Ma se il passato è pessimo, il futuro dell’Europa si annuncia come un incubo. Abbiamo oggi il progetto di riforma dell’UE Completing Europe’s Economic and Monetary Union dei “Magnifici 5”: Juncker, Tusk, Dijsselbloem, Draghi, Schulz. Se fissiamo i punti essenziali di questo progetto di riforma, al netto delle solite e note litanie su prosperità, sviluppo economico e piena occupazione, la finalità è quella di migliorare l’attuale governance europea, mentre i singoli paesi devono gettare le basi di un sostenibile ed efficiente bilancio pubblico. Un passaggio del report sottolinea che le politiche fiscali nazionali sono vitali per stabilizzare gli shock economici e per reagire velocemente alle crisi. In altri termini, la UE determina vincoli e limiti, gli stati devono rispondere alla crisi. Con quali strumenti? Non certo quelli di governo attivo della moneta, ovvio, ma neppure quelli di bilancio. Nella visione dei “cinque”, mai una parola su fisco e bilancio europeo federale. Rimangono solo le politiche di offerta strutturali di svalutazione del lavoro. La futura politica economica europea immaginata dai “Malefici 5” è, per assurdo, persino peggio di quella che stiamo sperimentando oggi. Il coordinamento delle politiche fiscali è finalizzato ad impedire ogni margine di flessibilità nelle politiche di bilancio nazionali, indispensabili per contrastare shock asimmetrici, ed al contempo si chiude ogni prospettiva per un bilancio europeo che rappresenti il 5% del Pil dell’intera Unione Europea. Non sorprende, allora, l’atteggiamento della Troika nel caso greco: il suo ruolo è quello di dettare le modalità del rispetto delle regole del “rigore”, non certo di realizzare una politica economica per una uscita dalla crisi.

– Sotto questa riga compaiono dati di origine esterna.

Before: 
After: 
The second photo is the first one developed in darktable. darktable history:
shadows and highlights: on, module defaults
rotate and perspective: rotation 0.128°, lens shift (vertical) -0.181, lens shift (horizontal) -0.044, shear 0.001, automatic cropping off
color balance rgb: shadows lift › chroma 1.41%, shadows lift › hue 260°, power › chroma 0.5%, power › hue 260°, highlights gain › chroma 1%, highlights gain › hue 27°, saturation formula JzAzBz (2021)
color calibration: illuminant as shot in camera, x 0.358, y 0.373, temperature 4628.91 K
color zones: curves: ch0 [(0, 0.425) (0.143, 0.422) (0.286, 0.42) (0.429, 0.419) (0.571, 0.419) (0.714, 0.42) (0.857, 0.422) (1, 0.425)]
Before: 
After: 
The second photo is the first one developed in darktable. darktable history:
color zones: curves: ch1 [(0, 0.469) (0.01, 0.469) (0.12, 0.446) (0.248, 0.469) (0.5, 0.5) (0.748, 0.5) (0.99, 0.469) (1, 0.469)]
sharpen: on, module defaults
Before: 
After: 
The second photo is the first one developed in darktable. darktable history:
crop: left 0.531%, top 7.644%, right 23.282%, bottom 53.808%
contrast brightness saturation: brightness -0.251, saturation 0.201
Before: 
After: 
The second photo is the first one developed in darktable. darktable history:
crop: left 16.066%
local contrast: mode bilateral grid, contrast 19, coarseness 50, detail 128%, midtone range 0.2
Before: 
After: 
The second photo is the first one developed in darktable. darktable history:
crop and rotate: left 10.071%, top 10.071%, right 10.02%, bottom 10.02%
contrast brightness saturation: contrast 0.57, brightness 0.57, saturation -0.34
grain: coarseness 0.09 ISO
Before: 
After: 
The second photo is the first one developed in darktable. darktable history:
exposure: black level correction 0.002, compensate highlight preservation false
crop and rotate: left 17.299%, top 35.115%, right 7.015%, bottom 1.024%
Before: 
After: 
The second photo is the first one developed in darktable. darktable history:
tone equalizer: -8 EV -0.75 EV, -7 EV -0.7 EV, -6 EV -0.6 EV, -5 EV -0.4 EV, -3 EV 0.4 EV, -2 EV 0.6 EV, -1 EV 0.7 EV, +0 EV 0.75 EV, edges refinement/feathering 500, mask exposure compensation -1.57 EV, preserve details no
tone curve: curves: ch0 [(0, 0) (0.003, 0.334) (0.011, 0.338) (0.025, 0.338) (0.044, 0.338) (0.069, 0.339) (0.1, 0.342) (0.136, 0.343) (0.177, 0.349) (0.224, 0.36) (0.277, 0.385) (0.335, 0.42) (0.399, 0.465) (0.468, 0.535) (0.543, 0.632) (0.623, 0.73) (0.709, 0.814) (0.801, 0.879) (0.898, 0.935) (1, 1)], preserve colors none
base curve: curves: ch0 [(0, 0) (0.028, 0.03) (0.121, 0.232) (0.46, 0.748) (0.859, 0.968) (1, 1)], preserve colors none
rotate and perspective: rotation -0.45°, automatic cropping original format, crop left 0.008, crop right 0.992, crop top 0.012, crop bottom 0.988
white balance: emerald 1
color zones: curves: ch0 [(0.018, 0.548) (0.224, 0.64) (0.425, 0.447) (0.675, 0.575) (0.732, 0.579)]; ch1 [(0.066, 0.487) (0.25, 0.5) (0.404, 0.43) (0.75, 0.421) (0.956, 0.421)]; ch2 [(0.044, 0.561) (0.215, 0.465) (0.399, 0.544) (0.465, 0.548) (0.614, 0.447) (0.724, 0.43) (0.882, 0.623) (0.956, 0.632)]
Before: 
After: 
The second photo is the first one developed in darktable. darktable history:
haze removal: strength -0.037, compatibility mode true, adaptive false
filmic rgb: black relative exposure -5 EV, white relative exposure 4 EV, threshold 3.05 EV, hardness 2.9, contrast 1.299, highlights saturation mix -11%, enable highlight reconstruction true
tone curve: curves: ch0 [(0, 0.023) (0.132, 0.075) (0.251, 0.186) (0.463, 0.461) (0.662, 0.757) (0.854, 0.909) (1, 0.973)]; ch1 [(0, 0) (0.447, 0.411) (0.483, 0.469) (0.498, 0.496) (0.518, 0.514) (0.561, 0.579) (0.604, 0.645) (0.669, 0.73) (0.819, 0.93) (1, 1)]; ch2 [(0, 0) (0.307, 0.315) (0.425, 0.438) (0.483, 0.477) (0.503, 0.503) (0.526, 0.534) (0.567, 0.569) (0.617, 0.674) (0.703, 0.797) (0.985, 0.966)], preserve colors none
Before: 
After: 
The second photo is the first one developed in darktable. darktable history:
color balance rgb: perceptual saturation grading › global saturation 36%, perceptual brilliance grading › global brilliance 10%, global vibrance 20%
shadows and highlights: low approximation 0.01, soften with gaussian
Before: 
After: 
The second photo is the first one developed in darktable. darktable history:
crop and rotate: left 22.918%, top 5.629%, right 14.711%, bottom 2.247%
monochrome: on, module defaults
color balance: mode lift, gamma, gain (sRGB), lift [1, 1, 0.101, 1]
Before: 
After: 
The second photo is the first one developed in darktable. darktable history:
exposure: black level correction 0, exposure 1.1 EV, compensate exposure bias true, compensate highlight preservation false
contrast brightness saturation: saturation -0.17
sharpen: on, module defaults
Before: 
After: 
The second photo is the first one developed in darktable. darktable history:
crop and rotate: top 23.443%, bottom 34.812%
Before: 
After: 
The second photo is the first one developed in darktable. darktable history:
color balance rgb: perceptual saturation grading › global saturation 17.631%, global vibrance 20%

Alla fine vogliamo che la Grecia possa sostenere il proprio debito o desideriamo riavere indietro i soldi del debito pregresso? L’una e l’altra soluzione rispondono a politiche economiche profondamente diverse. Perseverando nell’austerità gli stati europei non possono rispondere alla crisi, ma produrranno effetti di impoverimento progressivo e, inevitabilmente, sono causa del fallimento del progetto europeo. Qualcuno gioca con il fuoco, per obiettivi che si svelano politici. Osserva Stiglitz: “La vera natura della attuale disputa … riguarda il potere e la democrazia, molto più che la moneta e l’economia”.